The CAPM: Exploring its Empirical Evidence on NSE Nifty-From the Period 2008 to 2023
DOI:
https://doi.org/10.18311/sdmimd/2024/34313Keywords:
Beta, CAPM, Efficient Market Hypothesis, Jensen’s Alpha, Systematic RiskAbstract
The issue of forecasting or predicting asset returns is fundamental to financial economics and most often the Capital Asset Pricing Model (CAPM) is adopted for estimating the expected rate of return based on systematic risk. This paper focuses on the empirical testing of the CAPM in the Indian market based on the Nifty 50 index from April 2008 to March 2023, which covers the period of the COVID-19 pandemic, the Goods and Services Tax (GST) reforms and demonetisation.
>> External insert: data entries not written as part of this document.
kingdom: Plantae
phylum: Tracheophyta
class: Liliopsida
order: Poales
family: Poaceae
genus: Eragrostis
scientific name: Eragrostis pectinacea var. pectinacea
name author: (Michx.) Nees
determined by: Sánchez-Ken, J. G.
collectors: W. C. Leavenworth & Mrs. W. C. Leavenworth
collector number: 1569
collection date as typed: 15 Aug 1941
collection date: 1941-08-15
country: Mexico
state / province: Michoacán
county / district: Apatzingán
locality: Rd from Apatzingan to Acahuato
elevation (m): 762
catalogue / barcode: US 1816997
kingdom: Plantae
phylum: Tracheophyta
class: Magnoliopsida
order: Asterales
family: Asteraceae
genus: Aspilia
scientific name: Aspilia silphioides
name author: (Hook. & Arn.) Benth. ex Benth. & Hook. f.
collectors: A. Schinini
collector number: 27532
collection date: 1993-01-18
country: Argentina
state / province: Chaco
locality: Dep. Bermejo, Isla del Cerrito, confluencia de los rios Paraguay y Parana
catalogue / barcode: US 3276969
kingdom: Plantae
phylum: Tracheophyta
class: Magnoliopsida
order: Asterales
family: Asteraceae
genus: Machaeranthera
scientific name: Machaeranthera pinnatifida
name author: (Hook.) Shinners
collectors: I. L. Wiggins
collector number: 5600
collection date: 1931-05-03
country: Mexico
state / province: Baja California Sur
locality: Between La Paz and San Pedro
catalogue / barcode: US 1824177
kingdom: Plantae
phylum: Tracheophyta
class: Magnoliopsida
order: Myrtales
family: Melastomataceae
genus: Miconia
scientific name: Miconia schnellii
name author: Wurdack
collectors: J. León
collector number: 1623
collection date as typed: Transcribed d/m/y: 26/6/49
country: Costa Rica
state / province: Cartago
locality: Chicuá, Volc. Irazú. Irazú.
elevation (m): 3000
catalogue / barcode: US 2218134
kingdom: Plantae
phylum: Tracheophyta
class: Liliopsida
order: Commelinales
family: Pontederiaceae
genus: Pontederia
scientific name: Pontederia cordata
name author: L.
In the context of this study, Lintner, Miller and Scholes, Black, Jensen and Scholes tests are used with a new dataset to examine the CAPM. This study examines the empirical validity of the CAPM in the context of the Indian market, more specifically the Nifty 50 index, during a period of significant economic change. Thus, the analysis is centred around the interaction of systematic risk, residual variance and average returns. The study identifies a positive but non-significant relationship between average returns with systematic risk and a slightly higher risk-free return compared to that of Lintner. The variance of residuals also helps to explain average returns, while at the same time, actual returns are higher than market returns. The findings of the current study partially support Lintner, Miller and Scholes’ earlier work while not supporting Black, Jensen and Scholes’(BJS) conclusions. In the context of the BJS methodology, 38 per cent of the securities have significant non-zero alphas, which means CAPM does not operate perfectly in the Indian market. The findings that alphas are non-zero indicate the inefficiency of the National Stock Exchange (Nifty 50), therefore, the need for regulation by agencies such as the Securities and Exchange Board of India (SEBI) arises. Equity analysts and portfolio managers must not only use CAPM for asset valuation blindly without appreciating its empirical flaws. This paper revisits the CAPM with recent data thus enriching the limited literature on the CAPM in the Indian scenario where CAPM has however a very restricted application in explaining asset returns in the context of the Nifty 50.